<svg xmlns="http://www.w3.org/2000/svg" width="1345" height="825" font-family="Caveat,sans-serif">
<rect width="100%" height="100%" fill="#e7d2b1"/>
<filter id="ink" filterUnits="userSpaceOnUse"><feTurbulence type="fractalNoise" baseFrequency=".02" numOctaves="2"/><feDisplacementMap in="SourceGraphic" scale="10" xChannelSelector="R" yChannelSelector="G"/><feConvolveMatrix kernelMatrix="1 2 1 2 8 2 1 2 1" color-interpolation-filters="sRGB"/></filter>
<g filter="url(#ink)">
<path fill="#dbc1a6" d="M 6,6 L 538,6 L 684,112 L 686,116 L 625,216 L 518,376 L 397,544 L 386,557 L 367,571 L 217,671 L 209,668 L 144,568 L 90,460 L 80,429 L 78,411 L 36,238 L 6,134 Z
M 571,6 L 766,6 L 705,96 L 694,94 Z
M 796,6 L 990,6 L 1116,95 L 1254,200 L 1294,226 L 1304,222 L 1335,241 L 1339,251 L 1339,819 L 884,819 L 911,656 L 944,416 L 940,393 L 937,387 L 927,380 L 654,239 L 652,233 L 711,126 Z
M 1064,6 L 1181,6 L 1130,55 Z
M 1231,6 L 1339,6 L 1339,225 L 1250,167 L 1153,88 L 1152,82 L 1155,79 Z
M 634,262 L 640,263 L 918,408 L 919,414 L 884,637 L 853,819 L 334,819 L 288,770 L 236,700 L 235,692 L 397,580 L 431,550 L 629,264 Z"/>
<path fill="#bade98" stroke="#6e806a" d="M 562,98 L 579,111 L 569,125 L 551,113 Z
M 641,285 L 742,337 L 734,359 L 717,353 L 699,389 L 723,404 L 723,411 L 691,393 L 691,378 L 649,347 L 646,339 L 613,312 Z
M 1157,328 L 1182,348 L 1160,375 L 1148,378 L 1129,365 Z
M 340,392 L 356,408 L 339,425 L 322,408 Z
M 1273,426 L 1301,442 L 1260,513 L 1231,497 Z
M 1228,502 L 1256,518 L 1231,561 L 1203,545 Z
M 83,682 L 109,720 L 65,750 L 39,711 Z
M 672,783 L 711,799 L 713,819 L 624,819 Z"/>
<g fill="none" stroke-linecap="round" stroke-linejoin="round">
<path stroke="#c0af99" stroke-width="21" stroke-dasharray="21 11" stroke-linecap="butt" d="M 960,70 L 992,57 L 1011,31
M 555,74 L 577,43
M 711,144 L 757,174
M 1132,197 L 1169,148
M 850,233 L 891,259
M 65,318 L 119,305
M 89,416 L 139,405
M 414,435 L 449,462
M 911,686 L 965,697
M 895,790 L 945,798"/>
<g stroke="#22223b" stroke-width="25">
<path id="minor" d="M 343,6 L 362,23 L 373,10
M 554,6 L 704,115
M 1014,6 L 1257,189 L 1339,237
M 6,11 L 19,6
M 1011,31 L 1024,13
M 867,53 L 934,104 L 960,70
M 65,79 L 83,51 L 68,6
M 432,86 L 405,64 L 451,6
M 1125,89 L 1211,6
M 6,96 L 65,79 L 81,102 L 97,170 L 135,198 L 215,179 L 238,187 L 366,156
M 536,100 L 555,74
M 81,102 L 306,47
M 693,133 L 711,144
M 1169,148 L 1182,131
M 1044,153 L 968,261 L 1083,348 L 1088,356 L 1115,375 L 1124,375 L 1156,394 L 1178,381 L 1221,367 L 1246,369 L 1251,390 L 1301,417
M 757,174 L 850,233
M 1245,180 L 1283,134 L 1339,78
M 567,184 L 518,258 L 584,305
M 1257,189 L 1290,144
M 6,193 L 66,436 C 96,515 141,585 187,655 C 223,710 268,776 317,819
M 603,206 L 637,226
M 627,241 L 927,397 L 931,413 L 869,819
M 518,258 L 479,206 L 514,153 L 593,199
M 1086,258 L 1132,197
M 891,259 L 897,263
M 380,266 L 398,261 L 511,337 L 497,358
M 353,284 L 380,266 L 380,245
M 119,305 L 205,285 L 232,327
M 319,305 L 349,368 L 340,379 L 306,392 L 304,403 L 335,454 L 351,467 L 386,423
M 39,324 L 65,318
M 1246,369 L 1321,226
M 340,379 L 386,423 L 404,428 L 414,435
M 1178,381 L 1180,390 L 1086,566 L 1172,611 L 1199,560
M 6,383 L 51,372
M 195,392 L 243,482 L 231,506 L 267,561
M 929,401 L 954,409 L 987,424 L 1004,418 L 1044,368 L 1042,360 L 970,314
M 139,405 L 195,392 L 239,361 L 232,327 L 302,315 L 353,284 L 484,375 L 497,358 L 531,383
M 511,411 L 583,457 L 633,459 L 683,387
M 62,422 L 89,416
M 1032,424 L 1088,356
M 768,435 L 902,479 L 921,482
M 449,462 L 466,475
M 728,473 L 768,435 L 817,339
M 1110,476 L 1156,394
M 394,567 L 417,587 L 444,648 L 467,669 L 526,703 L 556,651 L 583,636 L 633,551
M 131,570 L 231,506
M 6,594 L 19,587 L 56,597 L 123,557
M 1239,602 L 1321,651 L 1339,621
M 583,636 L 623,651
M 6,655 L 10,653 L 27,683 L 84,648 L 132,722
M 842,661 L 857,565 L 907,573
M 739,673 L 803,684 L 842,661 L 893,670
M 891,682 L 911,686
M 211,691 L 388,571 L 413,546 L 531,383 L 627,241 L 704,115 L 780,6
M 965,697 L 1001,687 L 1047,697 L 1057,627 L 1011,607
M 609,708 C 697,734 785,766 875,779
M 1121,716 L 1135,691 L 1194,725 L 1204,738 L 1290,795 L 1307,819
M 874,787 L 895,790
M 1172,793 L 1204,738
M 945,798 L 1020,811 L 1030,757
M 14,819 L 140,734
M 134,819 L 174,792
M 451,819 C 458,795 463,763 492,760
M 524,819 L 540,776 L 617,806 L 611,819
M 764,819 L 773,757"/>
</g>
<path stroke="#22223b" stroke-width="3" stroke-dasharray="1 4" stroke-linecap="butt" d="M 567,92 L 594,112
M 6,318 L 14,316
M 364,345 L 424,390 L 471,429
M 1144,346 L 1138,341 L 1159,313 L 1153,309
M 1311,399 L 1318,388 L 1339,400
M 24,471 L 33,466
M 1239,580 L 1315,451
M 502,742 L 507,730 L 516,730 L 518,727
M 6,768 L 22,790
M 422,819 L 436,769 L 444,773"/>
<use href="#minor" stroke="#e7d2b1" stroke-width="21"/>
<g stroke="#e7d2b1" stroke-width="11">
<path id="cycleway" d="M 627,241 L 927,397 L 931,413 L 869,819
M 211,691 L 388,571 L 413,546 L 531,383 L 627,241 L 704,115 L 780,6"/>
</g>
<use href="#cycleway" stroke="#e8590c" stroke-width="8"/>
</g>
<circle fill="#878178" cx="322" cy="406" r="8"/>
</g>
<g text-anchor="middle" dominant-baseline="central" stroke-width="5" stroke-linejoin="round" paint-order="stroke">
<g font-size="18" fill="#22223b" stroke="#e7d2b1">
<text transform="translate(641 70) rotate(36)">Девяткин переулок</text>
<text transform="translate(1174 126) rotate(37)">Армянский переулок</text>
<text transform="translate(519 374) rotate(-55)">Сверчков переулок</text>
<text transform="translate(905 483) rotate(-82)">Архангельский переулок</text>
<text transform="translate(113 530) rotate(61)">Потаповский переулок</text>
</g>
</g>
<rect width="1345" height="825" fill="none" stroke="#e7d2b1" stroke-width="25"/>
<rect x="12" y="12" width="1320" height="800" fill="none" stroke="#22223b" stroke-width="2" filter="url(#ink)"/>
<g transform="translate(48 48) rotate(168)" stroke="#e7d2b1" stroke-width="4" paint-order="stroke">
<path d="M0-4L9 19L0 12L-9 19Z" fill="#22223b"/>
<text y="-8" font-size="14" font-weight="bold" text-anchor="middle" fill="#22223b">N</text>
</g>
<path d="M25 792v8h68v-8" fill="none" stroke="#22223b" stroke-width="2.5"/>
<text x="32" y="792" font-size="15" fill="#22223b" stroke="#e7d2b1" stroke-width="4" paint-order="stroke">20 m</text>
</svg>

******************************

[Exercise description] Which lines run from the one holding "M 6,594 L 19,587 L 56,597 L 123,557" through the one holding "M 6,768 L 22,790" in the records above? Repeat them exactly, both included, and nothing more.

[Solution to the problem]
M 6,594 L 19,587 L 56,597 L 123,557
M 1239,602 L 1321,651 L 1339,621
M 583,636 L 623,651
M 6,655 L 10,653 L 27,683 L 84,648 L 132,722
M 842,661 L 857,565 L 907,573
M 739,673 L 803,684 L 842,661 L 893,670
M 891,682 L 911,686
M 211,691 L 388,571 L 413,546 L 531,383 L 627,241 L 704,115 L 780,6
M 965,697 L 1001,687 L 1047,697 L 1057,627 L 1011,607
M 609,708 C 697,734 785,766 875,779
M 1121,716 L 1135,691 L 1194,725 L 1204,738 L 1290,795 L 1307,819
M 874,787 L 895,790
M 1172,793 L 1204,738
M 945,798 L 1020,811 L 1030,757
M 14,819 L 140,734
M 134,819 L 174,792
M 451,819 C 458,795 463,763 492,760
M 524,819 L 540,776 L 617,806 L 611,819
M 764,819 L 773,757"/>
</g>
<path stroke="#22223b" stroke-width="3" stroke-dasharray="1 4" stroke-linecap="butt" d="M 567,92 L 594,112
M 6,318 L 14,316
M 364,345 L 424,390 L 471,429
M 1144,346 L 1138,341 L 1159,313 L 1153,309
M 1311,399 L 1318,388 L 1339,400
M 24,471 L 33,466
M 1239,580 L 1315,451
M 502,742 L 507,730 L 516,730 L 518,727
M 6,768 L 22,790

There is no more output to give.